Pour les armes belges envoyées à l’Ukraine, que l’on retrouve en Russie ou pas, peu importe, vous avez déclaré qu’un document spécifie avec chaque envoi qu’il s’agit d’armes de défense : c’est prendre les citoyens pour des minus habens qui goberaient pareil argument, comme si les destinataires de ces engins de mort avaient une quelconque conscience en la matière.

Mais, suis-je tenté de vous demander : les affaires (business) primeraient-elles sur toutes considérations d’ordre éthique ?
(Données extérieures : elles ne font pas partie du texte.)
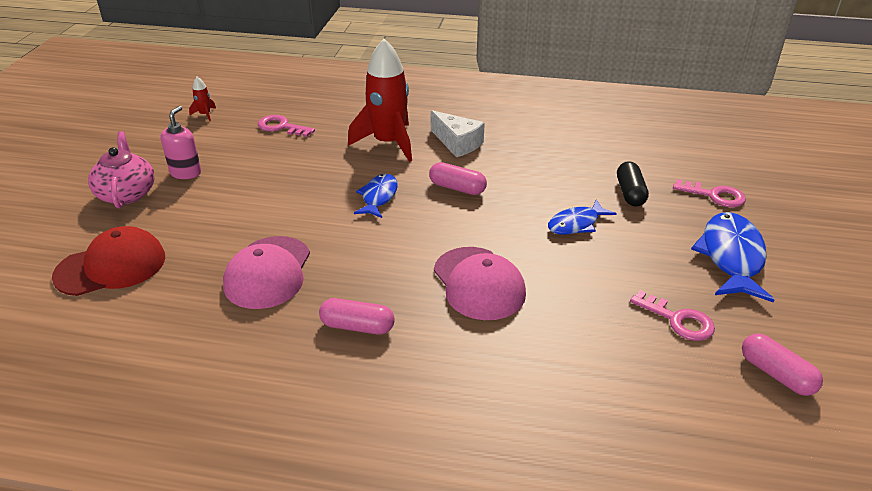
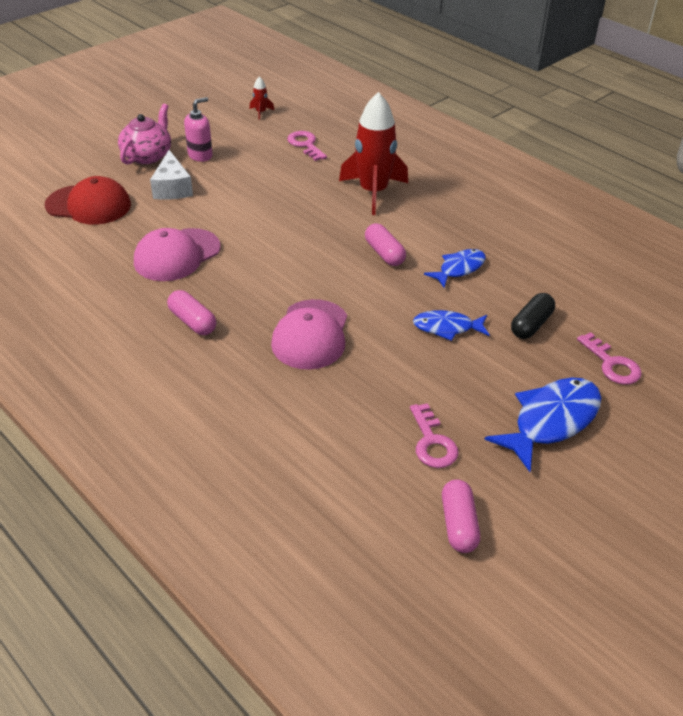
camera: 35 degrees right, 5 degrees up
(378, 197) = (314, 233): blue fish -> blue fish (459, 269)
(457, 143) = (431, 215): white cheese -> white cheese (172, 188)

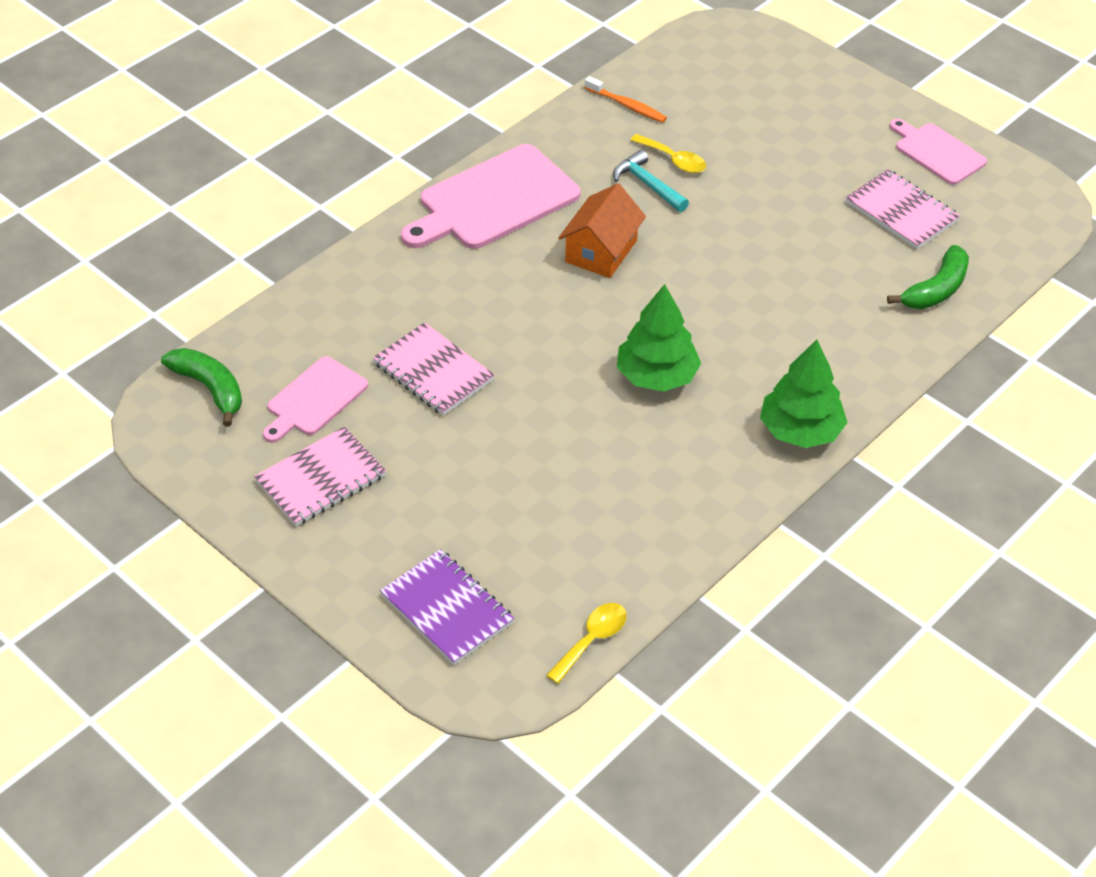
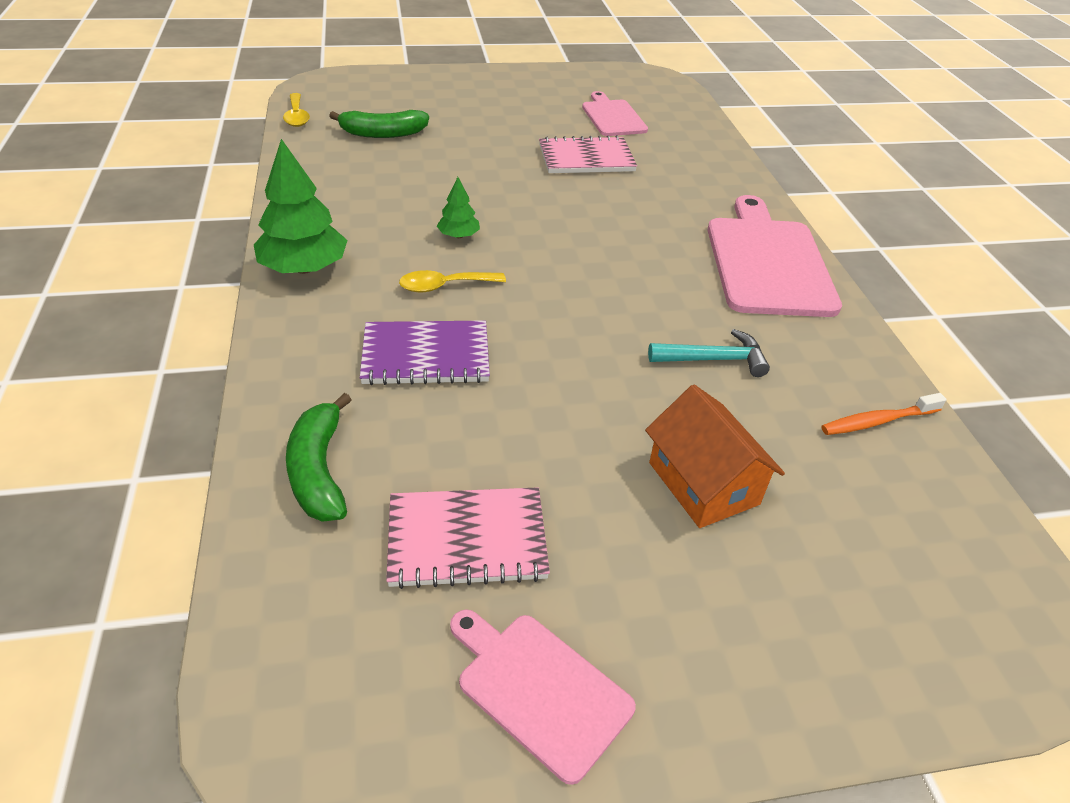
camera: 125 degrees right, 5 degrees down
(210, 388) = (663, 95): green banana -> green banana (383, 134)
(321, 479) = (541, 97): pink notebook -> none
(447, 609) = (391, 92): purple notebook -> purple notebook (426, 356)
(601, 251) = (639, 283): orange house -> orange house (703, 483)
(656, 376) = (458, 235): green tree -> green tree, size x0.51
(673, 160) = (742, 400): yellow spoon -> yellow spoon (444, 286)
(937, 152) = (539, 689): pink cutting board -> pink cutting board turned 135 degrees counterclockwise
J’ai aussi lu que vous étiez fière d’avoir fait augmenter de manière considérable le budget des armées, là où l’enseignement du maniement des armes a pour unique but de détruire les êtres humains « ennemis », rappelons-le, voire de s’opposer par la force aux légitimes revendications citoyennes, comme ce fut réalisé dans le temps.

Vous clamez une augmentation qui donnerait de l’emploi : c’est un mantra récurrent faisant totalement fi des préceptes humanistes, autre arbre qui cache la forêt.

Comme cette volonté d’établir un service dit civique qui ne serait qu’un service militaire déguisé, à l’instar du Service National Universel (SNU) en France placé entre les mains de militaires qui, de la sorte, tentent de former une jeunesse soumise, embrigadée et exploitée au profit d’une idéologie droitière qui ne cache même pas sa satisfaction devant pareille organisation menée par un ministère régalien de l’État.

À vrai dire, se prétendre socialiste et être gestionnaire des affaires entre le lobby de l’industrie de l’armement et des militaires et militaristes avides de galons et de notoriété, c’est très inquiétant pour la démocratie, car, selon Louis Lecoin : « S’il m’était prouvé qu’en faisant la guerre mon idéal avait des chances de prendre corps, je dirais quand même non à la guerre. Car on n’élabore pas une société humaine sur des monceaux de cadavres. »

 

Madame Ludovine Dedonder (manteau rouge) parmi des autoproclamés socialistes qui agissent pour une militarisation accrue de la société : Jean Jaurès doit se retourner dans sa tombe ! (Photo PS Belgique).

Est-ce que la conscience d’un progressiste ne lui dicte pas d’arrêter de faire la part belle aux pouvoirs militaro-industriels et, plutôt, de mettre toute son énergie à promouvoir une culture de paix ?

Celle de véritables acteurs d’un pacifisme actif, celui qui fit tomber maints dictateurs et régimes tyranniques.

Oublie-t-on que les conflits, depuis la nuit des temps, se terminent régulièrement par un arrêt des hostilités, par un traité de paix ?

Le conflit Russie-Ukraine actuel ne va-t-il pas, un jour, se régler dans des pourparlers ?

Et si on œuvrait avec force pour qu’il en soit ainsi, mais de préférence  AVANT que le mal soit fait, bien entendu. Car, le pacifisme se travaille, se milite.

Je ne dois certainement pas vous apprendre que les cas de conflits réglés par le pacifisme actif (désobéissance civile, actions non-violentes, objection de conscience, insoumission, résistance collective contre les armes chimiques, ruines, viols, drones exterminateurs, tortures…) ont de 60 à 70% plus de réussite en faveur d’une paix entre les belligérants par rapport à l’utilisation des armes ?

Et si notre Société déployait un arsenal de pacifisme plutôt qu’entretenir le mythe de la « Grande Muette », celle qui massacre ?

Utopie ? « L’utopie n’est pas ce qui est irréalisable, mais ce qui est irréalisé », déclara le regretté Cabu, pacifiste notoire.

La légalité doit toujours s’effacer en présence de la légitimité, c’est un principe humaniste inaliénable et, quand le pacifisme apparait comme une notion de faiblesse (« Des dégonflés ! », « Des poules mouillées !) ou de soumission, c’est l’indéniable double symptôme d’une méconnaissance du concept et un échec pédagogique.

Pourtant, comme le signala le psychologue Serge Moscovici, les minorités agissantes ont une réalité politique bien supérieure à leur représentation statistique.

Je vous remercie de m’avoir prêté attention. Du moins, je l’espère.